Am nächsten Tag verlassen wir die Routa 40 und fahren nun gegen extremen Wind auf einer miserablen Schotterpiste nach Tapi Aike. Der Wind hier im argentinischen Patagonien hat andere Dimensionen als auf chilenischer Seite. Er stürmt den ganzen Tag mit sich minütlich ändernder Intensität. Er rüttelt und schüttelt an den Rädern und an den Nerven. Trotzdem ist der anstrengende Tag sehr abwechslungsreich. Am Wegesrand sehen wir wieder Nandus, Guanakos und ein Stinktier. Am Ende der Schotterpiste ist wieder ein Bauhof und wir dürfen in einem Zimmer eines Bauwohnanhängers übernachten. Beim Bauhof befindet sich auch eine Polizeistation, in der wir duschen und zu Abend essen.
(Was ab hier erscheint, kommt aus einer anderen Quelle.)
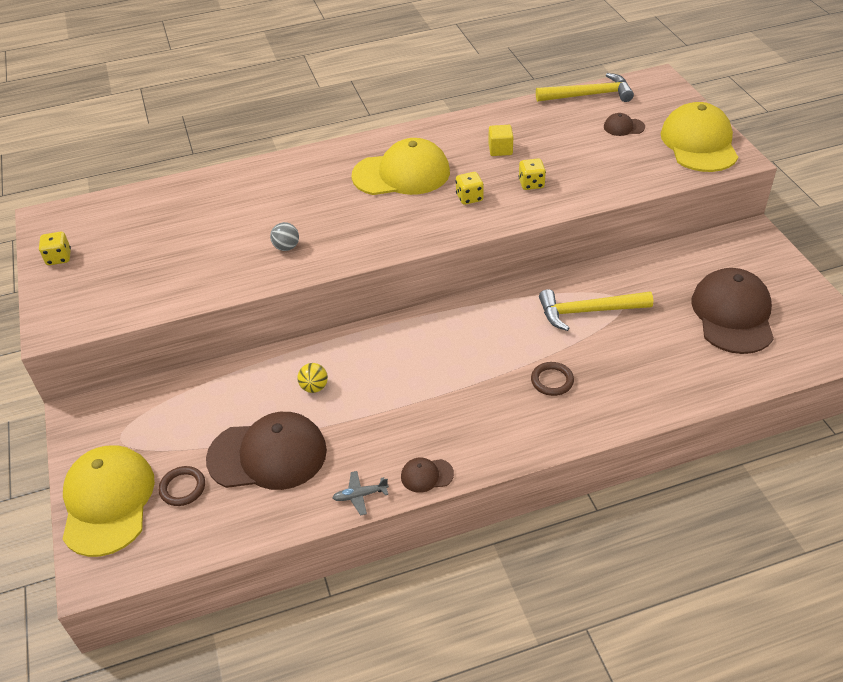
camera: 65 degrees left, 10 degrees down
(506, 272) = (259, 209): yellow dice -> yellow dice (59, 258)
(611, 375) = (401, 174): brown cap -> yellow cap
Wir können uns des Eindrucks nicht erwehren, dass hier Radfahrer wichtiger sind als Straßenbau und Verkehrskontrollen - schön.

Ab Tapi Aike fahren wir wieder auf Asphalt, auch rüttelt der Wind nicht mehr an einem. Er kommt mit voller Stärke direkt von vorn. Von der Straße aus haben wir den ganzen Vormittag einen super Blick auf die Torres del Paine. Zu Mittag gegessen wird im windgeschützten Straßengraben. Dann wechselt auf einmal die Landschaft, die Hügel sind grün und zum Teil bewaldet. Überall sind große Margaritenflächen . Was auch wechselt ist die Windrichtung, er bläst nun mal von vorne, mal von hinten, mal von der Seite. Eine Böe schmeißt Britta im Stand vom Rad. An einem Bach können wir Wasser nachtanken und wir finden auch eine schöne Möglichkeit zum Campen. Um zum Zeltplatz zu gelangen müssen wir einen kleinen Fluss durchqueren, was an dem warmen, sonnigen Abend eine angenehme Erfrischung darstellt.

Nachts fängt es stark an zu regnen und der Morgen beginnt mit Graupelschauern. Zurück zur Straße geht es natürlich wieder barfuß durch den Fluss. Danach fahren wir uns, komplett in Regensachen eingepackt, erst mal warm. Der Grenzort Rio Turbio entpuppt sich als richtige Stadt. Hier liegen die bedeutendsten Kohlevorkommen von Argentinien. Der sympathisch wirkende Ort erinnert an osteuropäische Städte oder an Ortschaften in der ehemalige DDR, man heizt mit Kohle und so riecht es auch.

Wir verlassen Argentinien, durchlaufen wieder das Einreiseprozedere für Chile und erreichen nachmittags Puerto Natales. Dann geht alles ziemlich schnell. Wir buchen zwei Kojen für die Fährfahrt von Puerto Natales noch Puerto Montt, kaufen Lebensmittel, da die Verpflegung auf den Schiff sehr dürftig sein soll und schiffen um 23 Uhr ein.

Die Schiffspassage dauert drei Tage und führt über 1.000km durch die Inselwelten entlang der chilenischen Küste. Man sieht allerdings nicht oft etwas, da es dauernd regnet und nebelig ist. Die meisten Touristen sind diesbezüglich etwas betrübt, im Gegensatz zu Britta und mir. Wir freuen uns, zumindest an den ersten beiden Tagen, dass wir bei diesem Wetter nicht Rad fahren und zelten müssen. Kurz vor Puerto Montt lassen die Wolken dann doch noch ein paar Sonnenstrahlen durch. Auf dem Schiff machen wir nichts anderes als schlafen, sitzen, essen, sitzen, essen, ... . Und von wegen dürftige Verpflegung, selbst wir verfressenen Radfahrer können nicht so viel essen wie angeboten wird. Am 20. Januar sind wir dann das dritte Mal in Puerto Montt. 

In Puerto Montt bleiben wir fünf Tage, unternehmen einen Tagesausflug nach Puerto Varas und organisieren unsere Weiterreise in den sonnigen Norden, obwohl es in Puerto Montt gerade auch sehr sonnig ist. Der Bilderbuchvulkan Osorno zeigt sich bei diesem Wetter auch noch mal.